Somehing I would like to see
It would be nice if instead of just saying for example "xfce is faster than gnome", say "xfce is faster than gnome because of more hevy gtk effect using and more ram hungry proccess"(for example),Also when talking about distros I hear a lot of "A is faster than B" but little of, "A is faster than B because A is using X version of package Y, which is more optimized or didin't have a regression." I mean if the objetive is to make linux better, only numbers are not enough, the explanation about the numbers is more important I think.
About default in tests, I would say "it depends" as some other said:
1-For driver testing, make the input and output the same, and if there are any important configuration (xorg tweaks) test them if you have time for it, if not then use defaults in that part (no xorg)

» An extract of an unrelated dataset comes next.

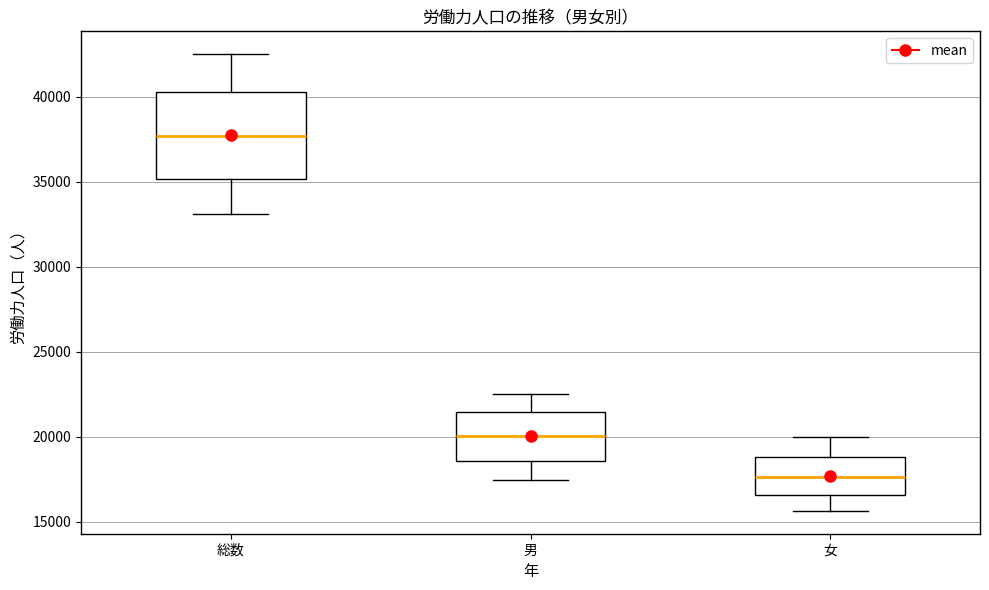

Reading left to right, read every box against the y-axis: the position of its median line, the range the box covers, and the ends of its whiskers. The values are not printed on the chart, so give them approximately, as read against the axis.

総数: median 37500, box 35000 to 40500, whiskers 33000 to 42500
男: median 20000, box 18500 to 21500, whiskers 17500 to 22500
女: median 17500, box 16500 to 19000, whiskers 15500 to 20000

2-For distro testing, leaving everything default is perfect, but as I said it would be nicer if you say distro A is faster than B because of this configuration, so that the users/packagers of the slow distro can fix it.
3-For compiler testing: You should test the compilers with the recommended settings, not only the defaults, if llvm-gcc is designed to work with -O3 then use it with -O3, use the compilers as a real user or developer would use them.
4-For hardware reviews(this is the harder):You should start using he default options for everything but taking care that the input and output of everything is the same (in the case of games), also different distros and configurations should be used.
Imagine what happens if you compare 2 different cards, and by casualty you use a distro or package which has a BIG regression on 1 card. I think you should test hardware across at least 3 totally different distributions, like fedora, ubuntu, and slackware.